Бог безрук, говорит другой, как и слово, как и небо. Наше сознание держит нами мотыгу, используя форму человеческого тела, как Ван Гог в его ночном пейзаже со звездами использует форму тела, чтобы понять про звезды. Вторая строчка говорит о том, что у человека есть сознание (водяной буйвол), которое и направляет его ноги во время ходьбы (везет его).
Человек – тут вместо слова человек всегда хочется сказать такой-то, например, Хаба, или Сэм, или Офелия, потому что все обобщения неправомерны, вы это знаете лучше меня, да, все обобщения не могут быть травой, кротом или рыбаком. Ни чайкой, ни плакучей ивой, ни застывшей на берегу глыбой базальта. Все обобщения не могут быть также вами или мной, или градом, или вашим выдохом в семь часов пятнадцать минут и вдохом в семь часов пятнадцать минут и три секунды. Но Хаба, и мы с вами идем через мост жизни, вступая на него и в этот момент получая в свое тело что-то такое, чего, может быть, намного меньше в траве или базальте, а у вас или у Хабы намного больше. А пройдя через мост жизни, вы то, чего у вас так много в теле, больше, чем в камне или в озере, отдаете, потому что оно в этот момент покидает ваше тело. Это третья строка гатхи.
А в четвертой говорится или читается, что тело, ваше, или Хабы, или ваших родителей подвержено постоянным изменениям – оно течет, в отличие от воды, чья сущностная природа непреложна и никогда не меняется.

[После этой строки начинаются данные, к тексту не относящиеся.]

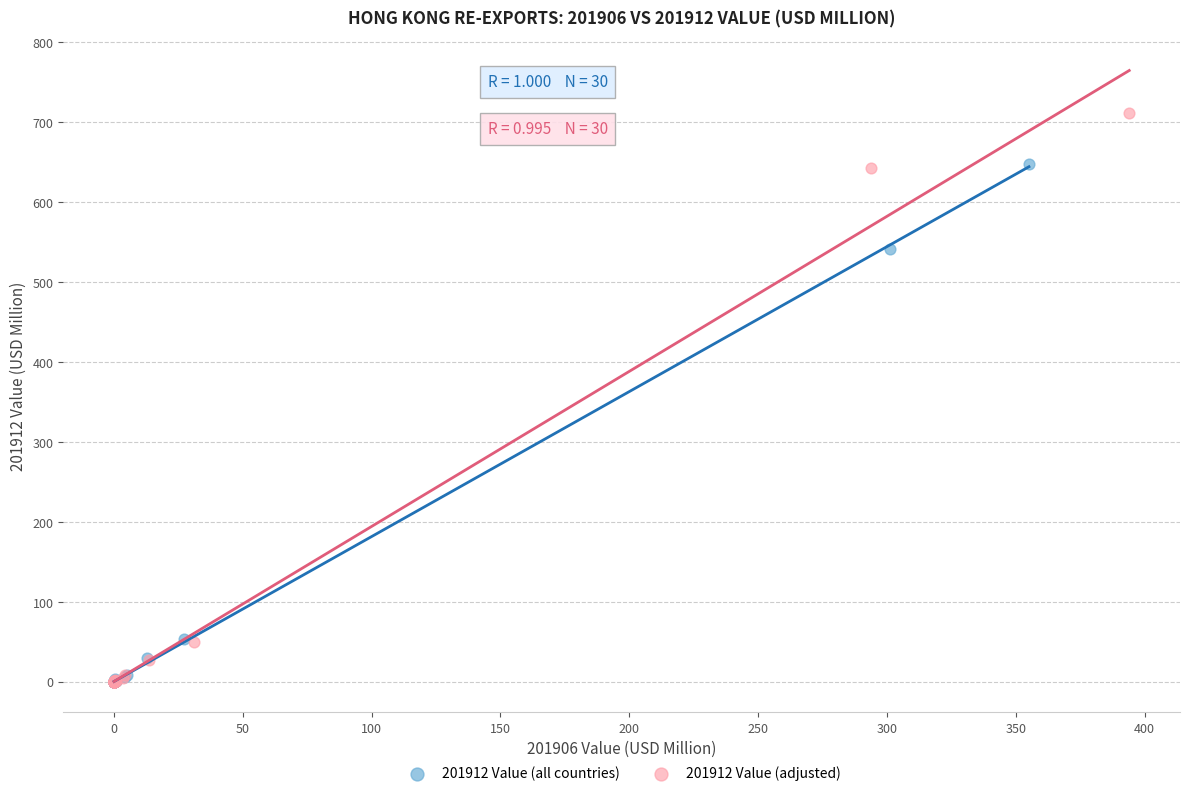

What are all the series names shown in the legend?

201912 Value (all countries), 201912 Value (adjusted)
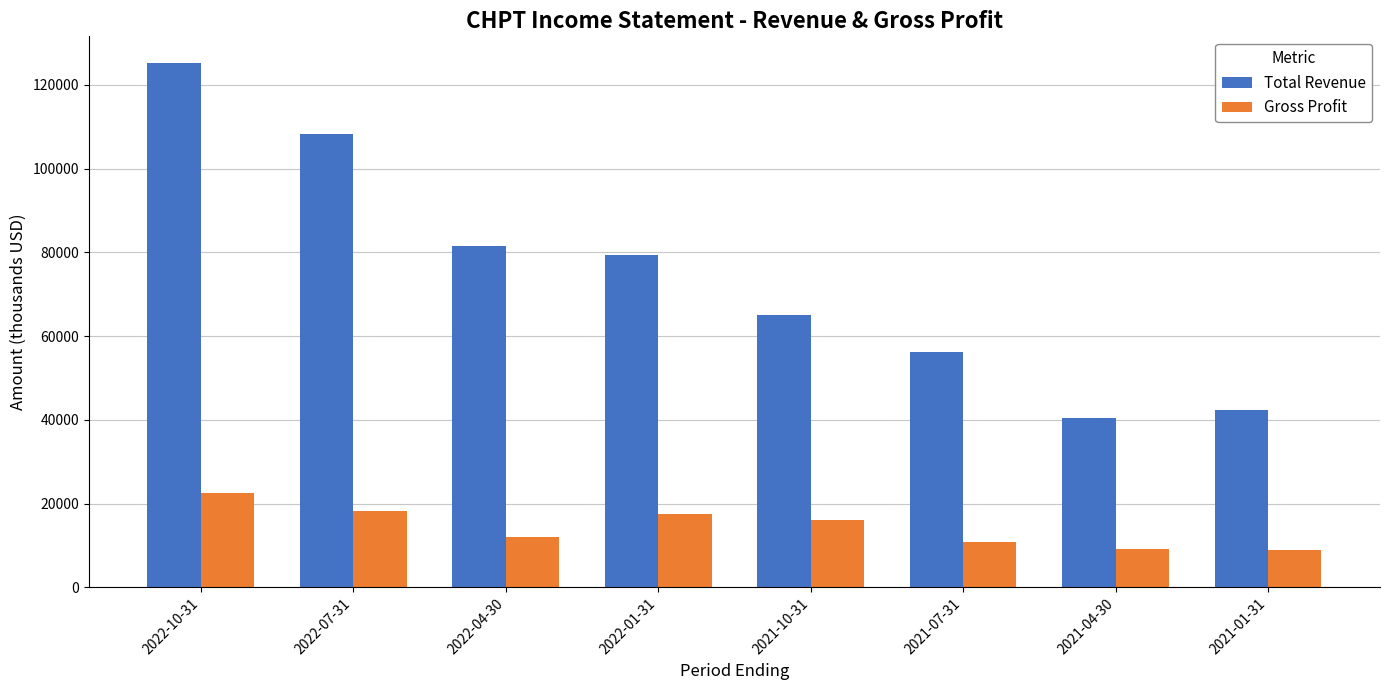

At which category is the sum across all series the highest?

2022-10-31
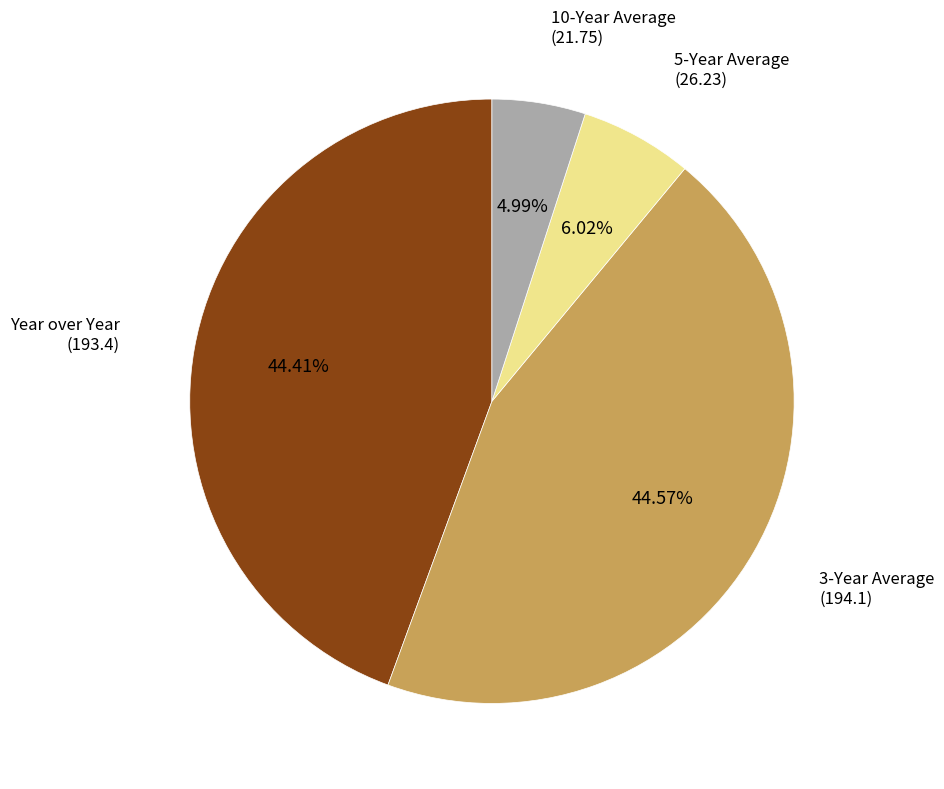

Does any single category account for the majority?

No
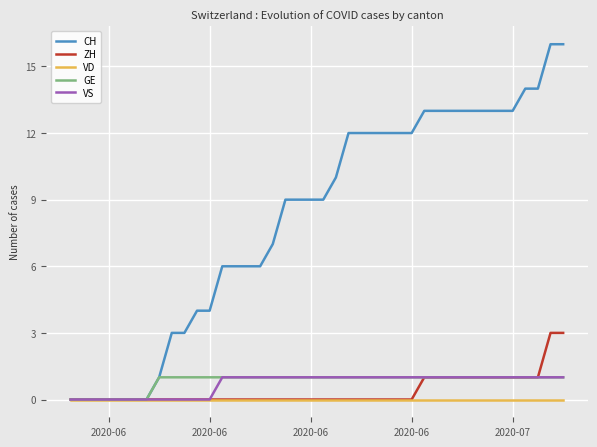

Which series has the largest range (max minus min)?

CH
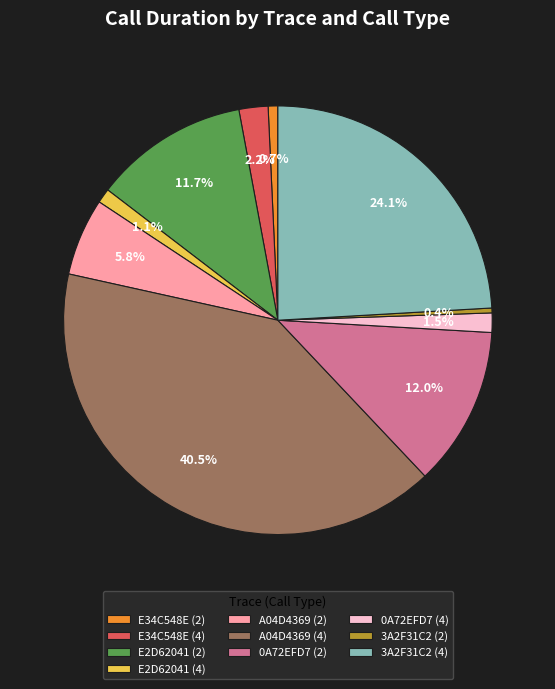

To the nearest percent, what is the average slice percentage?

10%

Это трактовка гатхи другим.
Но лучше всего ее трактует дерево, шелестящее листьями на холме или звездное небо, которое, как бы это сказать? ну, да все равно не скажешь напрямую, а можно попробовать сказать про звездное небо так:
Мешок с мукой оказался глубже
вернее дна не было изначально
посмотри на звездное небо
Знаете, не люблю я гладкие фразы. Что-то в них неправильно. Как и в слишком ухоженных лицах. Чего-то там не хватает. Жизни, что ли. Но все остальные их очень даже любят и ценят. Гладкие фразы, как и лица, убаюкивают и создают впечатление опоры и успокоительной причастности к общепринятой норме. Поэтому их и любят, забывая, что течет тело, а не вода. Поэтому однажды решаешься и выпадаешь (иногда мордой в асфальт) из сообщества всех остальных. Глотаешь соль с разбитых губ, и на первый взгляд ничего от этого не выигрываешь. И на второй тоже. Чтобы понять, что же ты тут выиграл, надо закрыть глаза. И потом открыть их снова – но уже не снаружи, а изнутри.
Бархатный сезон в С. это сезон, в котором присутствует бархат. Бархат присутствовал в С. в 50-е и 70-е годы, и это, без сомнения, были сезоны бархата. Возможно, были и более ранние сезоны, но их я не помню.
Бархат нежит и слегка холодит. В бархатный сезон от маяка к летнему театру в плавках по набережной уже не прогуляешься, но можно. Музыка здесь становится тише, в кафе становится попросторней, раковины под ветерком остывают на прилавках, и их приятно гладить и даже трогать губами.
В кафе у маяка самый лучший кофе и вежливые официанты. Там рядом стоит отлитый из бронзы памятник семье на курорте, для многих смешной, на деле печальный. Таких чемоданов модели пятидесятых-шестидесятых, какой там изображен, больше не делают, теперь делают другие. Они там всей семьей так и стоят с чемоданами под платаном, месяц за месяцем, год за годом, так никуда и не дошли. Наверное, так и не сумели снять комнату, хотя на практике такое почти никогда не случалось. Или никому не нужны оказались, не знаю. В общем, довольно печальный памятник, зря на его фоне туристы с детьми так уж радостно фотографируются.
Город, как и чемоданы, тоже стал другим – чистым, благоустроенным, европейским и торговым. Мост, где мы с Викки-зимородком прощались и умирали под шарами распевающих ламп, кажется на фоне новых зданий маленьким и приземистым. Тогда он висел над пропастью, и с него хотелось прыгнуть, особенно после травки, как мне поведала одна моя подружка, а теперь с него прыгать не хочется – крыши из ущелья торчат почти вровень с проезжей частью, и не думаю, что здесь кто-нибудь теперь целуется, особенно когда пробка и воздух загазован. А даже если и целуются, то вряд ли ощущают зеленый и серебряный холодок в животе, шепчущий – ну, давай, не стой, прыгни! Давайте, прыгните вместе, и – взлетите! Это по поводу гладких фраз, которые мне не нравятся, даже если без них иногда и не обойтись.
В общем, Викки, я помню холод твоей щеки, длину ног и ссадину, похожую на луну. В общем, я помню про это. Хочу, чтоб ты знала. Только это, в общем, неважно, сама понимаешь.